IJTI Tolak RUU Penyiaran: Kita Bela Hak Publik Dapat Karya Jurnalistik Berkualitas

Terkini | inews | Rabu, 15 Mei 2024 - 21:03
share

JAKARTA, iNews.id - Ikatan Jurnalis Televisi Indonesia (IJTI) menolak pasal yang berpotensi mengancam kemerdekaan pers dalam draf RUU Penyiaran. Penolakan itu demi membela hak publik mengakses karya jurnalistik berkualitas.

"Yang kita bela sebetulnya adalah publik, hak publik. Jadi jangan sampai hak publik untuk mendapatkan informasi yang seluas-luasnya dari karya jurnalistik berkualitas bisa tertahan, itu yang sebenarnya kita perjuangkan saat ini," kata Ketua Umum IJTI, Herik Kurniawan di Kantor Dewan Pers, Jakarta Pusat, Rabu (15/5/2024).

Dia menegaskan seluruh anggota IJTI memiliki pandangan yang sama atas RUU Penyiaran.

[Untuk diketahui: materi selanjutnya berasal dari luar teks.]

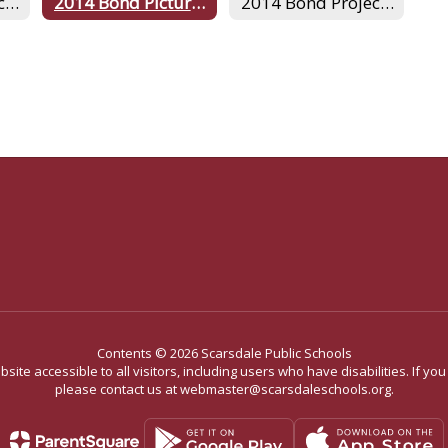
2014 Bond Project Archives
2014 Bond Pictures
2014 Bond Project Home
Contents © 2026 Scarsdale Public Schools
site accessible to all visitors, including users who have disabilities. If yo
please contact us at webmaster@scarsdaleschools.org.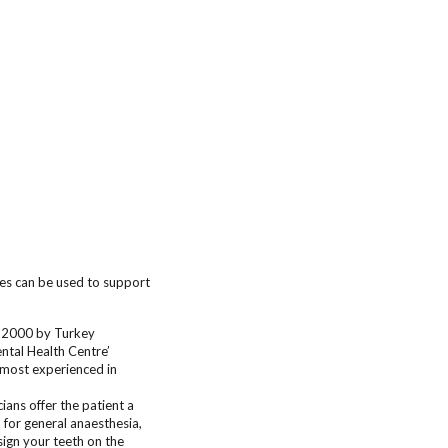
ges can be used to support
n 2000 by Turkey
ntal Health Centre’
e most experienced in
ans offer the patient a
 for general anaesthesia,
sign your teeth on the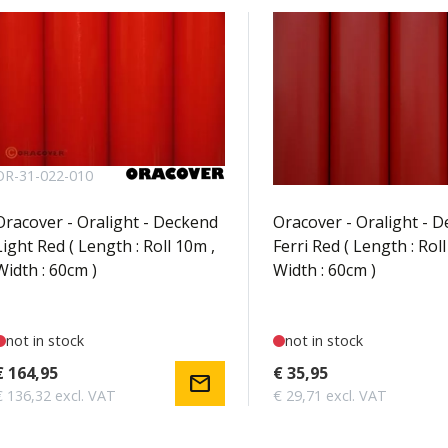
OR-31-022-010
OR-31-023-002
Oracover - Oralight - Deckend
Oracover - Oralight - 
Light Red ( Length : Roll 10m ,
Ferri Red ( Length : Roll
Width : 60cm )
Width : 60cm )
not in stock
not in stock
€ 164,95
€ 35,95
mail
€ 136,32 excl. VAT
€ 29,71 excl. VAT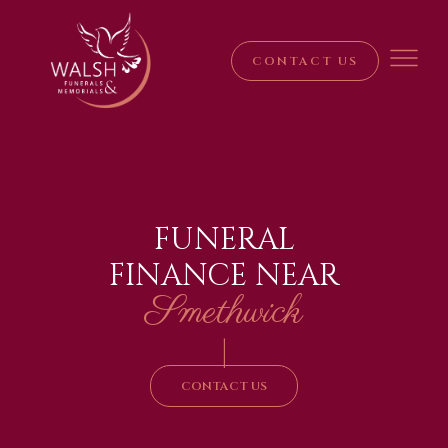
CONTACT US
FUNERAL
FINANCE NEAR
Smethwick
|
CONTACT US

Mereka akan memperjuangkan hak publik dalam mendapatkan informasi yang kredibel.

"Semuanya (anggota IJTI) sepakat, kita berdiri di belakang publik, kita berdiri bersama publik, apa yang kita bela adalah supaya publik bisa mendapatkan informasi yang luas, yang dalam dari sumber-sumber berita yang memang harus mereka dapatkan," katanya.

Sementara itu, Ketua umum Persatuan Wartawan Indonesia (PWI) Hendry Ch Bangun, menyebut pihaknya juga menolak pasal-pasal yang merugikan kebebasan pers dalam draf RUU Penyiaran. Pihaknya menyoroti dua klausul dalam RUU itu.

"Yang kami prihatinkan itu sebetulnya ada dua ya. Pertama adalah mengenai (larangan) jurnalisme investigasi, yang kedua nanti sengketa kewenangan dalam penanganan pengaduan," ujar Hendry.

Dia menilai selama ini Dewan Pers selalu objektif menyelesaikan sengketa pers sebagai lembaga independen.

"Saya tahu betul bahwa penanganan sengketa pers itu selama ini bagus, sangat objektif, independen, tidak terpengaruh. Karena apa? Karena Dewan Pers ini dipilih oleh masyarakat pers ya kan," ujar dia.

Dia mengkhawatirkan sengeketa pers yang ditangani oleh Komisi Penyiaran Indonesia (KPI) akan bernuansa politis, sebab KPI merupakan lembaga yang diawasi oleh DPR.

"Sementara kalau kita tahu, bukan apa ya, KPI ini kan feed and proper test di DPR ya, jadi ada nuansa-nuansa politis di dalamnya. Kalau masih seperti ini pasalnya akan ada sengketa kewenangan. Nah ini yang menurut kami sebaiknya dicabut di dalam RUU itu," kata Hendry.

Dia juga menganggap larangan penayangan eksklusif jurnalistik investigasi nyeleneh. Sebab jurnalisme investigasi merupakan kasta tertinggi dari produk jurnalistik.

"Kalau ini sampai tidak ada, ya lucu ya, karena jurnalisme investigasi kalau kita sudah biasa di media massa kita tahu bahwa itu adalah mahkota dari liputan apa pun," katanya.